The Minister, Deputy Reilly, has identified this problem and the delivery of a solution to the problem is his number one priority. He is receiving every assistance from those involved. However, when speaking on RTE last night the Minister made it clear that it is unlikely he will be able to fill all the posts by 11 July given the scale and the nature of the problem he faces and he outlined what the facts are in this regard. I wish to make the point clear: it is not about recruitment inability, a moratorium or funding. It is about the fact that we do not have a temporary registration facility, which other European countries use to fill spaces at the changeover of non-consultant hospital doctors, in the way we should have.
The Minister has identified the root of the problem.

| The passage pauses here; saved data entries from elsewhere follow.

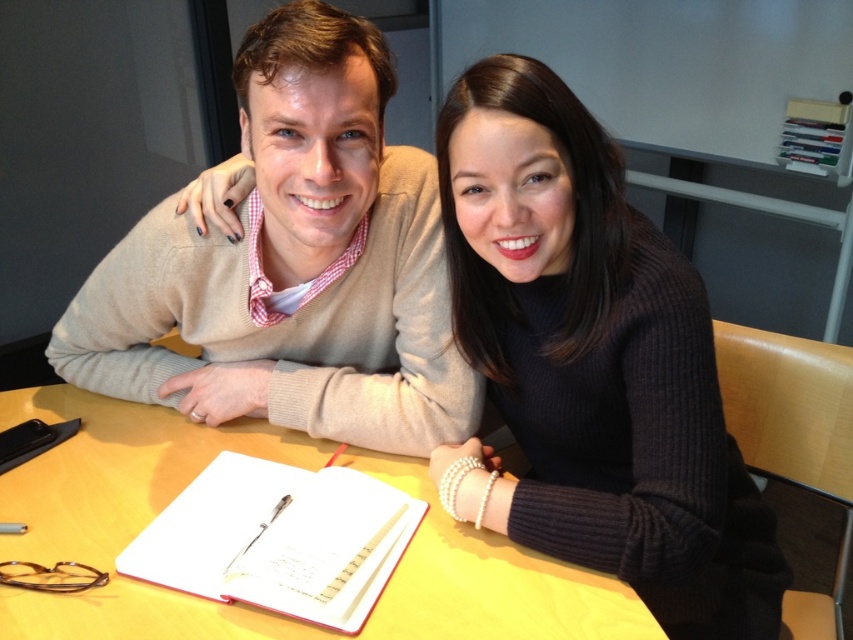
Is black ribbed sweater at center in front of beige sweater at upper left?

Yes, black ribbed sweater at center is in front of beige sweater at upper left.

Between point (717, 445) and point (395, 179), which one is positioned in front?

Point (717, 445) is in front.

In order to click on black ribbed sweater at center in this screenshot , I will do `click(592, 364)`.

Which is more to the left, beige sweater at upper left or red matte notebook at center?

From the viewer's perspective, red matte notebook at center appears more on the left side.

Does beige sweater at upper left have a larger size compared to red matte notebook at center?

Correct, beige sweater at upper left is larger in size than red matte notebook at center.

Between point (384, 67) and point (265, 506), which one is positioned in front?

Point (384, 67)

You are a GUI agent. You are given a task and a screenshot of the screen. Output one action in this format:
    pyautogui.click(x=<x>, y=<y>)
    Task: Click on the beige sweater at upper left
    Image resolution: width=853 pixels, height=640 pixels.
    Given the screenshot: What is the action you would take?
    pyautogui.click(x=293, y=266)

Is yellow matte table at center shorter than red matte notebook at center?

No, yellow matte table at center is not shorter than red matte notebook at center.

Is point (477, 636) in front of point (335, 627)?

That is True.

Which is behind, point (28, 499) or point (309, 609)?

Point (28, 499)

Find the location of a particular element. The width and height of the screenshot is (853, 640). yellow matte table at center is located at coordinates tap(123, 516).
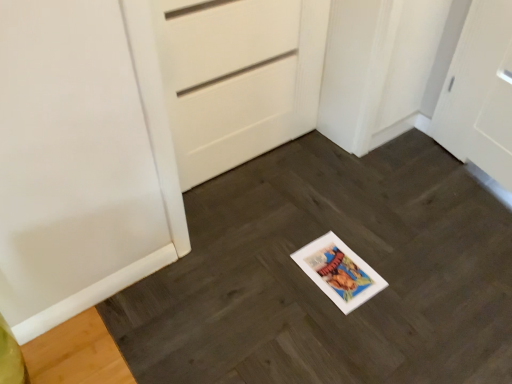
Question: Is white paper at center inside white matte door at center?

Choices:
 (A) yes
 (B) no

Answer: (B)

Question: Is white matte door at center next to white paper at center?

Choices:
 (A) yes
 (B) no

Answer: (B)

Question: Considering the relative positions of white matte door at center and white paper at center in the image provided, is white matte door at center to the left of white paper at center from the viewer's perspective?

Choices:
 (A) no
 (B) yes

Answer: (B)

Question: Is white matte door at center aimed at white paper at center?

Choices:
 (A) no
 (B) yes

Answer: (B)

Question: Is white matte door at center located outside white paper at center?

Choices:
 (A) no
 (B) yes

Answer: (B)

Question: Does white matte door at center have a larger size compared to white paper at center?

Choices:
 (A) yes
 (B) no

Answer: (B)

Question: Is white paper at center closer to the viewer compared to white matte door at center?

Choices:
 (A) no
 (B) yes

Answer: (B)

Question: Is white paper at center wider than white matte door at center?

Choices:
 (A) yes
 (B) no

Answer: (A)

Question: From a real-world perspective, is white paper at center on white matte door at center?

Choices:
 (A) yes
 (B) no

Answer: (B)

Question: Is white paper at center far from white matte door at center?

Choices:
 (A) no
 (B) yes

Answer: (A)

Question: Is white paper at center thinner than white matte door at center?

Choices:
 (A) no
 (B) yes

Answer: (A)

Question: Is white paper at center outside of white matte door at center?

Choices:
 (A) no
 (B) yes

Answer: (B)

Question: Is white paper at center taller or shorter than white matte door at center?

Choices:
 (A) short
 (B) tall

Answer: (A)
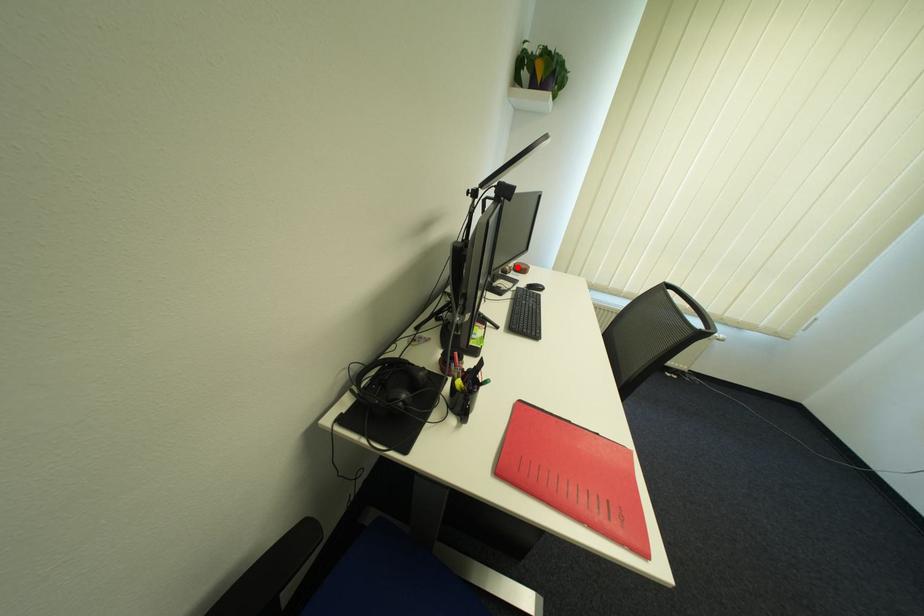
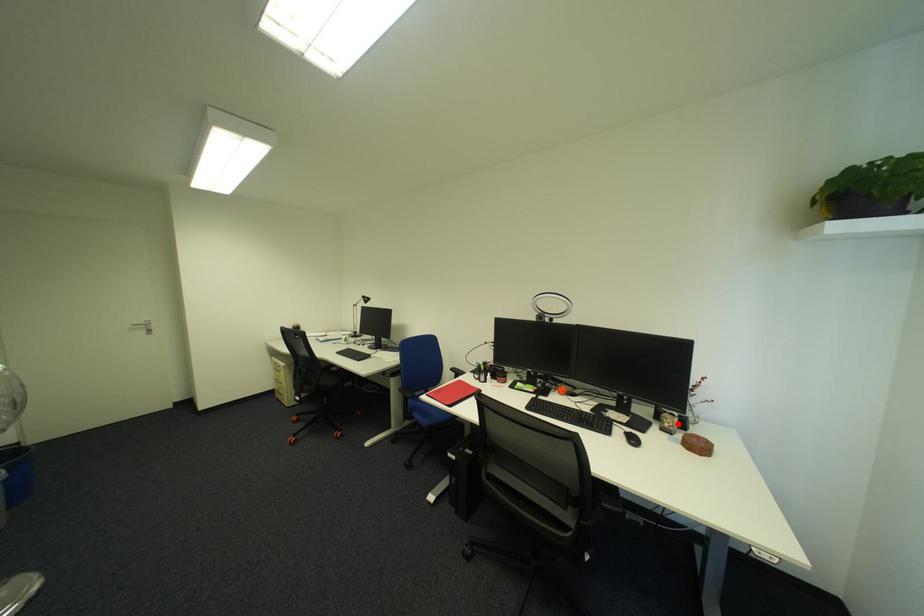
I am providing you with two images of the same scene from different viewpoints. A red point is marked on the first image and another point is marked on the second image. Are the points marked in image1 and image2 representing the same 3D position?

Yes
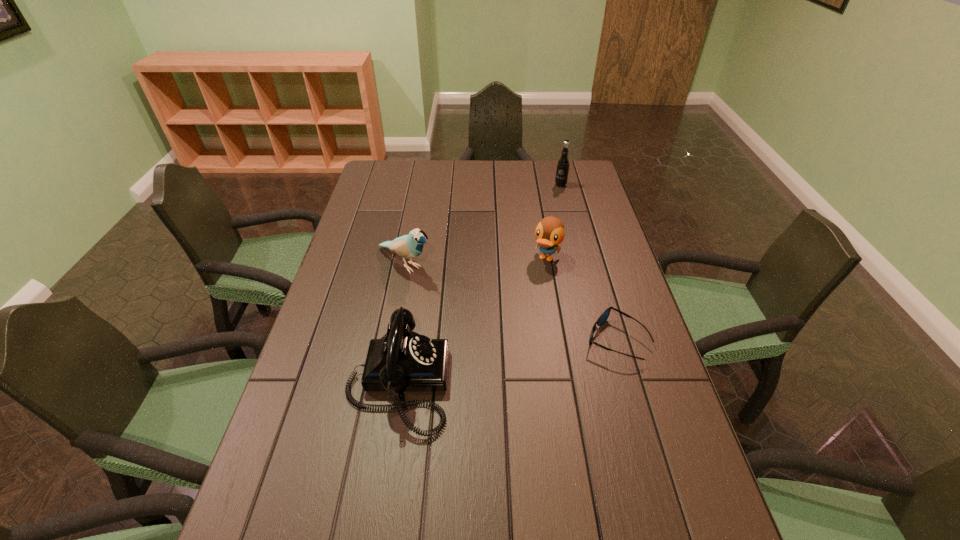
At what (x,y) coordinates should I click in order to perform the action: click on bird that is positioned at the left edge. Please return your answer as a coordinate pair (x, y). Image resolution: width=960 pixels, height=540 pixels. Looking at the image, I should click on (409, 246).

Locate an element on the screen. sunglasses that is at the right edge is located at coordinates (603, 317).

Identify the location of root beer present at the right edge. point(563,163).

The width and height of the screenshot is (960, 540). Find the location of `object that is at the far right corner`. object that is at the far right corner is located at coordinates (563, 163).

This screenshot has height=540, width=960. In the image, there is a desktop. Identify the location of free space at the far edge. (512, 171).

In the image, there is a desktop. Where is `free space at the near edge`? The width and height of the screenshot is (960, 540). free space at the near edge is located at coordinates (444, 498).

I want to click on vacant position at the left edge of the desktop, so click(x=342, y=249).

Where is `free region at the right edge of the desktop`? The height and width of the screenshot is (540, 960). free region at the right edge of the desktop is located at coordinates (562, 197).

In the image, there is a desktop. In order to click on vacant space at the near left corner in this screenshot , I will do `click(274, 522)`.

In the image, there is a desktop. Where is `vacant space at the far right corner`? This screenshot has height=540, width=960. vacant space at the far right corner is located at coordinates (586, 185).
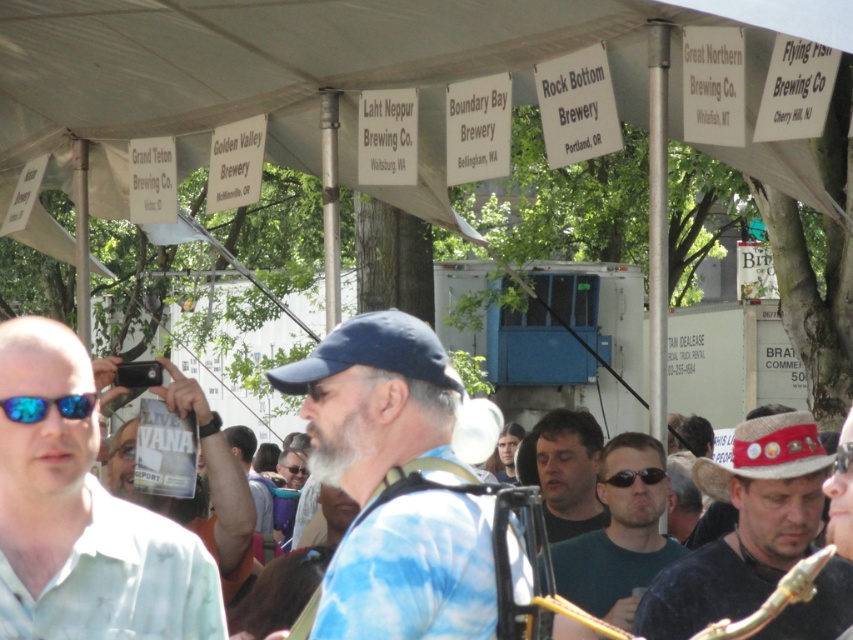
Question: Does white matte shirt at left have a greater width compared to blue fabric baseball cap at center?

Choices:
 (A) yes
 (B) no

Answer: (A)

Question: Which object is farther from the camera taking this photo?

Choices:
 (A) blue reflective lens sunglasses at lower left
 (B) straw hat with red band at lower right
 (C) white matte shirt at left

Answer: (B)

Question: In this image, where is white matte shirt at left located relative to blue reflective lens sunglasses at lower left?

Choices:
 (A) left
 (B) right

Answer: (B)

Question: Which is nearer to the white matte shirt at left?

Choices:
 (A) dark green t-shirt at center
 (B) blue reflective lens sunglasses at lower left
 (C) black plastic sunglasses at center

Answer: (B)

Question: Which of these objects is positioned farthest from the dark green t-shirt at center?

Choices:
 (A) blue fabric baseball cap at center
 (B) straw hat with red band at lower right

Answer: (A)

Question: Does reddish-brown straw hat at center-right appear on the right side of straw hat with red band at lower right?

Choices:
 (A) yes
 (B) no

Answer: (B)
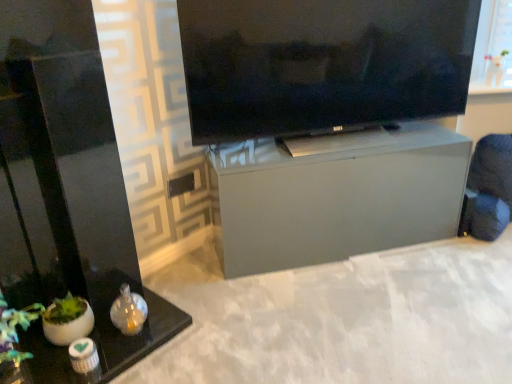
Find the location of a particular element. black glass table at lower left, acting as the first furniture starting from the left is located at coordinates (66, 190).

This screenshot has height=384, width=512. What do you see at coordinates (334, 195) in the screenshot?
I see `satin gray cabinet at center, the second furniture from the front` at bounding box center [334, 195].

At what (x,y) coordinates should I click in order to perform the action: click on matte black tv at upper center. Please return your answer as a coordinate pair (x, y). Looking at the image, I should click on (322, 63).

From a real-world perspective, which object stands above the other?

black glass table at lower left, the 2th furniture when ordered from right to left.

Is satin gray cabinet at center, the 1th furniture when ordered from back to front, to the left of black glass table at lower left, marked as the 2th furniture in a back-to-front arrangement, from the viewer's perspective?

No, satin gray cabinet at center, the 1th furniture when ordered from back to front, is not to the left of black glass table at lower left, marked as the 2th furniture in a back-to-front arrangement.

Is point (400, 132) behind point (46, 357)?

Yes, it is.

Consider the image. Is satin gray cabinet at center, which is the second furniture from left to right, oriented towards black glass table at lower left, the 2th furniture when ordered from right to left?

No, satin gray cabinet at center, which is the second furniture from left to right, does not turn towards black glass table at lower left, the 2th furniture when ordered from right to left.

What's the angular difference between matte black tv at upper center and black glass table at lower left, the 2th furniture when ordered from right to left,'s facing directions?

A: There is a 33.8-degree angle between the facing directions of matte black tv at upper center and black glass table at lower left, the 2th furniture when ordered from right to left.

Which is nearer, (216,25) or (66,81)?

Clearly, point (216,25) is more distant from the camera than point (66,81).

Is matte black tv at upper center to the left of black glass table at lower left, marked as the 2th furniture in a back-to-front arrangement, from the viewer's perspective?

No, matte black tv at upper center is not to the left of black glass table at lower left, marked as the 2th furniture in a back-to-front arrangement.

From a real-world perspective, is matte black tv at upper center located higher than black glass table at lower left, marked as the 2th furniture in a back-to-front arrangement?

Correct, in the physical world, matte black tv at upper center is higher than black glass table at lower left, marked as the 2th furniture in a back-to-front arrangement.

I want to click on television located in front of the satin gray cabinet at center, the second furniture from the front, so click(x=322, y=63).

Does satin gray cabinet at center, which is the second furniture from left to right, touch matte black tv at upper center?

No, satin gray cabinet at center, which is the second furniture from left to right, is not next to matte black tv at upper center.

What's the angular difference between satin gray cabinet at center, the 1th furniture when ordered from back to front, and matte black tv at upper center's facing directions?

satin gray cabinet at center, the 1th furniture when ordered from back to front, and matte black tv at upper center are facing 0.421 degrees away from each other.

Which of these two, satin gray cabinet at center, the 1th furniture when ordered from back to front, or matte black tv at upper center, stands shorter?

Standing shorter between the two is satin gray cabinet at center, the 1th furniture when ordered from back to front.

Would you say matte black tv at upper center is to the left or to the right of satin gray cabinet at center, the first furniture when ordered from right to left, in the picture?

From the image, it's evident that matte black tv at upper center is to the left of satin gray cabinet at center, the first furniture when ordered from right to left.

Does matte black tv at upper center have a lesser width compared to satin gray cabinet at center, the first furniture when ordered from right to left?

Indeed, matte black tv at upper center has a lesser width compared to satin gray cabinet at center, the first furniture when ordered from right to left.

Which is closer, [419,105] or [389,189]?

The point [389,189] is closer.

Between matte black tv at upper center and satin gray cabinet at center, which is the second furniture from left to right, which one has less height?

satin gray cabinet at center, which is the second furniture from left to right, is shorter.

Considering the sizes of objects black glass table at lower left, arranged as the first furniture when viewed from the front, and matte black tv at upper center in the image provided, who is taller, black glass table at lower left, arranged as the first furniture when viewed from the front, or matte black tv at upper center?

Standing taller between the two is black glass table at lower left, arranged as the first furniture when viewed from the front.

From a real-world perspective, starting from the matte black tv at upper center, which furniture is the 1st one below it? Please provide its 2D coordinates.

[(66, 190)]

From the image's perspective, who appears lower, black glass table at lower left, arranged as the first furniture when viewed from the front, or matte black tv at upper center?

black glass table at lower left, arranged as the first furniture when viewed from the front, appears lower in the image.

Consider the image. Who is bigger, black glass table at lower left, acting as the first furniture starting from the left, or matte black tv at upper center?

With larger size is black glass table at lower left, acting as the first furniture starting from the left.

Would you say black glass table at lower left, acting as the first furniture starting from the left, is inside or outside satin gray cabinet at center, the 1th furniture when ordered from back to front?

black glass table at lower left, acting as the first furniture starting from the left, is not enclosed by satin gray cabinet at center, the 1th furniture when ordered from back to front.

Could you tell me if black glass table at lower left, marked as the 2th furniture in a back-to-front arrangement, is turned towards satin gray cabinet at center, the first furniture when ordered from right to left?

No, black glass table at lower left, marked as the 2th furniture in a back-to-front arrangement, is not facing towards satin gray cabinet at center, the first furniture when ordered from right to left.

Would you consider black glass table at lower left, arranged as the first furniture when viewed from the front, to be distant from satin gray cabinet at center, the second furniture from the front?

They are positioned close to each other.

Where is `furniture on the right of black glass table at lower left, marked as the 2th furniture in a back-to-front arrangement`? The height and width of the screenshot is (384, 512). furniture on the right of black glass table at lower left, marked as the 2th furniture in a back-to-front arrangement is located at coordinates (334, 195).

You are a GUI agent. You are given a task and a screenshot of the screen. Output one action in this format:
    pyautogui.click(x=<x>, y=<y>)
    Task: Click on the furniture in front of the matte black tv at upper center
    
    Given the screenshot: What is the action you would take?
    pos(66,190)

Which object lies nearer to the anchor point black glass table at lower left, acting as the first furniture starting from the left, satin gray cabinet at center, the second furniture from the front, or matte black tv at upper center?

Among the two, satin gray cabinet at center, the second furniture from the front, is located nearer to black glass table at lower left, acting as the first furniture starting from the left.

Looking at the image, which one is located closer to matte black tv at upper center, black glass table at lower left, acting as the first furniture starting from the left, or satin gray cabinet at center, the second furniture from the front?

The object closer to matte black tv at upper center is satin gray cabinet at center, the second furniture from the front.

Estimate the real-world distances between objects in this image. Which object is further from matte black tv at upper center, satin gray cabinet at center, the first furniture when ordered from right to left, or black glass table at lower left, acting as the first furniture starting from the left?

black glass table at lower left, acting as the first furniture starting from the left, lies further to matte black tv at upper center than the other object.

Which object lies further to the anchor point satin gray cabinet at center, which is the second furniture from left to right, black glass table at lower left, marked as the 2th furniture in a back-to-front arrangement, or matte black tv at upper center?

black glass table at lower left, marked as the 2th furniture in a back-to-front arrangement, is positioned further to the anchor satin gray cabinet at center, which is the second furniture from left to right.

Which object lies further to the anchor point satin gray cabinet at center, the first furniture when ordered from right to left, matte black tv at upper center or black glass table at lower left, marked as the 2th furniture in a back-to-front arrangement?

Among the two, black glass table at lower left, marked as the 2th furniture in a back-to-front arrangement, is located further to satin gray cabinet at center, the first furniture when ordered from right to left.

Estimate the real-world distances between objects in this image. Which object is further from black glass table at lower left, acting as the first furniture starting from the left, matte black tv at upper center or satin gray cabinet at center, the 1th furniture when ordered from back to front?

Based on the image, matte black tv at upper center appears to be further to black glass table at lower left, acting as the first furniture starting from the left.

I want to click on television between black glass table at lower left, marked as the 2th furniture in a back-to-front arrangement, and satin gray cabinet at center, which is the second furniture from left to right, from left to right, so click(322, 63).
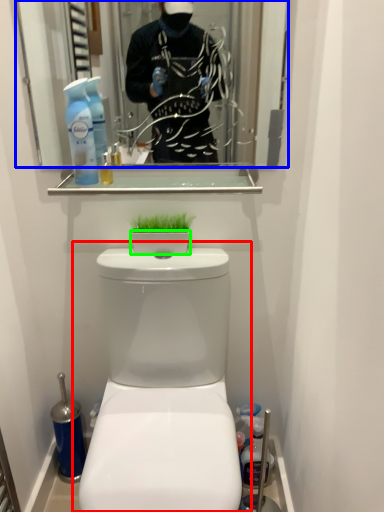
Question: Considering the real-world distances, which object is closest to toilet (highlighted by a red box)? mirror (highlighted by a blue box) or toilet bowl (highlighted by a green box).

Choices:
 (A) mirror
 (B) toilet bowl

Answer: (B)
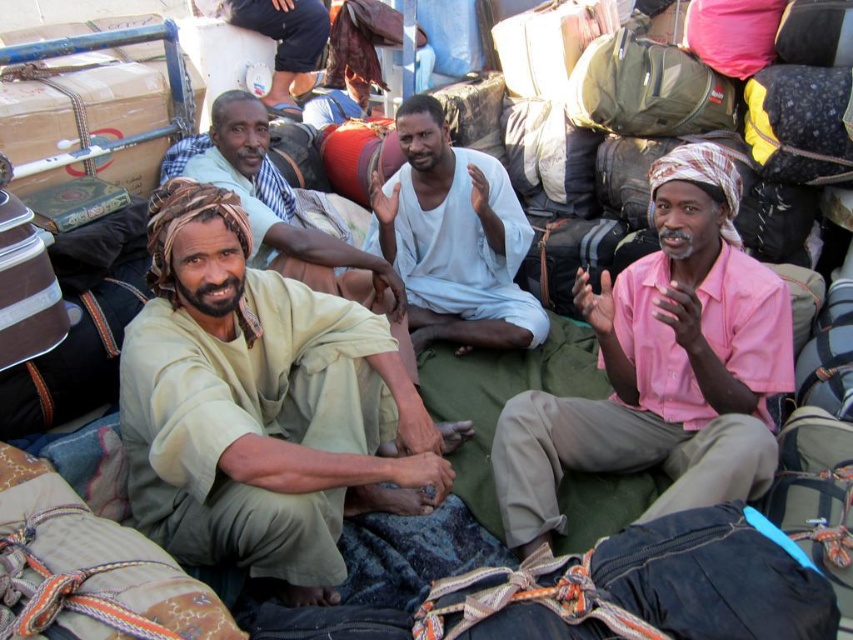
Question: Which of the following is the farthest from the observer?

Choices:
 (A) light beige fabric at center
 (B) white cotton shirt at center
 (C) beige fabric at center
 (D) pink cotton shirt at center

Answer: (B)

Question: Is beige fabric at center further to the viewer compared to pink cotton shirt at center?

Choices:
 (A) no
 (B) yes

Answer: (A)

Question: Does beige fabric at center come in front of light beige fabric at center?

Choices:
 (A) no
 (B) yes

Answer: (B)

Question: Which of these objects is positioned closest to the white cotton shirt at center?

Choices:
 (A) light beige fabric at center
 (B) pink cotton shirt at center

Answer: (A)

Question: Estimate the real-world distances between objects in this image. Which object is closer to the white cotton shirt at center?

Choices:
 (A) beige fabric at center
 (B) pink cotton shirt at center
 (C) light beige fabric at center

Answer: (C)

Question: From the image, what is the correct spatial relationship of pink cotton shirt at center in relation to light beige fabric at center?

Choices:
 (A) above
 (B) below

Answer: (B)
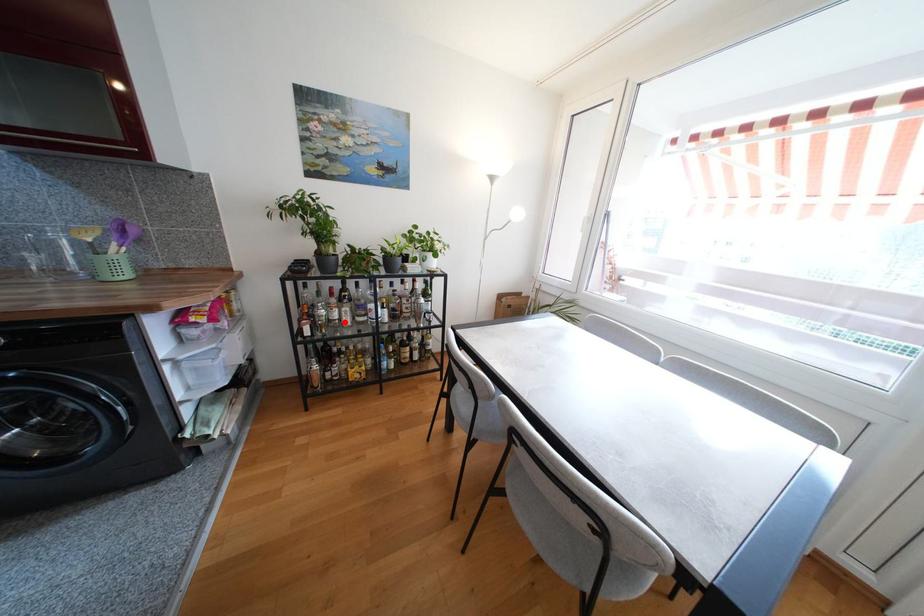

There was a recruitment drive in India and Pakistan and 400 were identified. It is to have the facility now that will allow the Minister to accommodate this and the Government decided on that this morning. There will be no compromise on either quality or safety nor should there be
We cannot have a situation where doctors are employed in an unsupervised capacity in hospitals. It will be a couple of weeks before the Minister will be in a position to inform the House of that. He has identified the problem and he has identified the solution. The Government made a decision on it this. As this moves through the system and when the Minister becomes aware of which hospitals are not capable or do not have the capacity to provide a supervised setting for non-consultant hospital doctors, he will so inform the Dail However, there will be no compromise on safety or standards.